Inconveniently for Le Manquais he lived at 13 Tomlins Grove – just a couple of
hundred yards to the right of Selby’s – on the very fringes of Suffragette
City!
As
the large procession turned into Tomlins Grove they were met by mounted
policemen who had turned out of Bow Road Police Station (just across the road) to
protect the Councillor’s residence. What followed was a mass brawl – known as ‘the
Battle of Tomlins Grove’ no less.
There
were many injuries and more arrests. There were cries of police brutality. To
even things up a police inspector got a black eye. But Le Manquais avoided
defenestration.
(13 TOMLINS GROVE IN JANUARY 2016 - BEHIND THE FIRST CAR)
Nevertheless
these protests bore fruit and women were of course given the vote after the
First World War. It is time to return to the picture.
On
the left we see the Black Swan. It was demolished in the 1970s for road
widening.
This
Black Swan replaced an earlier pub of the same name that was destroyed in that
First World War. And this brings us to a more tragic story.
It
is little known but during the First World War Germany sent over several
Zeppelin and fixed wing aircraft forays to bomb London in what is now regarded
as the first Blitz.
On
the night of 23rd September 1916 Zeppelin L-33 under the command of Kapitänleutnant
Alois Böcker approached London. Just after midnight it dropped a number of
bombs over Bow. One 100 kg High Explosive scored a direct hit on the Black Swan
destroying the pub and undoubtedly breaking the windows of Selby’s opposite.
Rather
more tragically eleven people were killed in the raid, including four people in
the Black Swan. These were the landlord’s twenty year old daughter Cissie
Reynolds, his twenty one year old daughter Sylvia Adams, her year old baby
daughter also named Sylvia and Mrs Potter their 63 year old grandmother. An
eyewitness (Lieutenant Roberts of the London Regiment), on leave from the army
reported:
‘After making sure my family were safe,
I went to Bow-road, a few yards away, where a large public-house, the Black
Swan, had been wrecked. Only the carcass of it was left standing, and a heavy
pall of black dust hung over the ruins.
‘I and others groped our way amongst the
debris, searching for any victims who might be alive. Lifting some flooring, we
discovered the wife of the licensee, Mrs Reynolds, lying in the cellar, where
she had been blown by the bomb. It had struck the house dead in the middle,
taking all the floors to the basement.
‘Firemen found a baby stuck in the
rafters. Fortunately there had been no customers in the house at the time.’

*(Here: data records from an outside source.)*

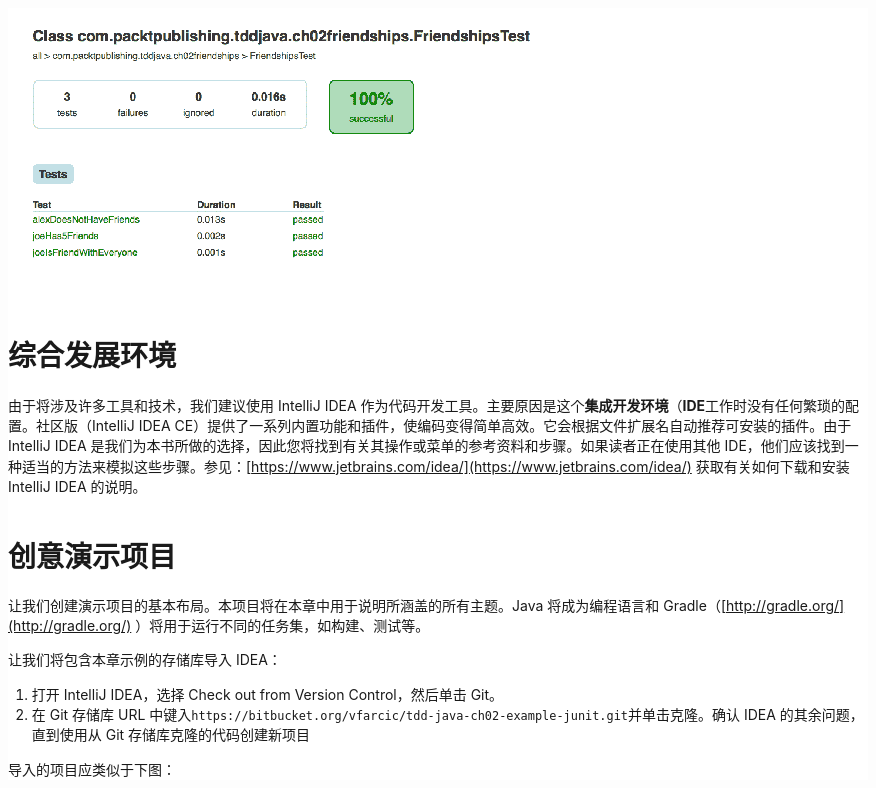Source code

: ![](img/3faba178-b0f0-487c-bf82-a7656f5e7f51.png)

# 综合发展环境

由于将涉及许多工具和技术，我们建议使用 IntelliJ IDEA 作为代码开发工具。主要原因是这个**集成开发环境**（**IDE**工作时没有任何繁琐的配置。社区版（IntelliJ IDEA CE）提供了一系列内置功能和插件，使编码变得简单高效。它会根据文件扩展名自动推荐可安装的插件。由于 IntelliJ IDEA 是我们为本书所做的选择，因此您将找到有关其操作或菜单的参考资料和步骤。如果读者正在使用其他 IDE，他们应该找到一种适当的方法来模拟这些步骤。参见：[https://www.jetbrains.com/idea/](https://www.jetbrains.com/idea/) 获取有关如何下载和安装 IntelliJ IDEA 的说明。

# 创意演示项目

让我们创建演示项目的基本布局。本项目将在本章中用于说明所涵盖的所有主题。Java 将成为编程语言和 Gradle（[http://gradle.org/](http://gradle.org/) ）将用于运行不同的任务集，如构建、测试等。

让我们将包含本章示例的存储库导入 IDEA：

1.  打开 IntelliJ IDEA，选择 Check out from Version Control，然后单击 Git。
2.  在 Git 存储库 URL 中键入`https://bitbucket.org/vfarcic/tdd-java-ch02-example-junit.git`并单击克隆。确认 IDEA 的其余问题，直到使用从 Git 存储库克隆的代码创建新项目

导入的项目应类似于下图：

(INSIDE THE BLACK SWAN AFTER THE RAID)
Three
other people inside the pub at the time miraculously survived.
The
L-33 was damaged during the raid and was forced to land at Little Wigborough
near Colchester in Essex in the early hours of the morning. The crew surrendered
and earned the distinction of being the only armed Germans captured on British
soil during the war. For them the war was over.
As
we have seen the Black Swan was rebuilt and a memorial in green tiles was
placed on an exterior wall reading:
THIS BUILDING WAS DESTROYED
BY GERMAN AIRCRAFT
SEPTEMBER 1916
REBUILT 1920
After
it was demolished what happened to the memorial? The victims have been long
forgotten.
And
Selby’s? They went on to bury Charles Lechmere (known to some as Cross) in 1920
– the same year that the Black Swan was rebuilt.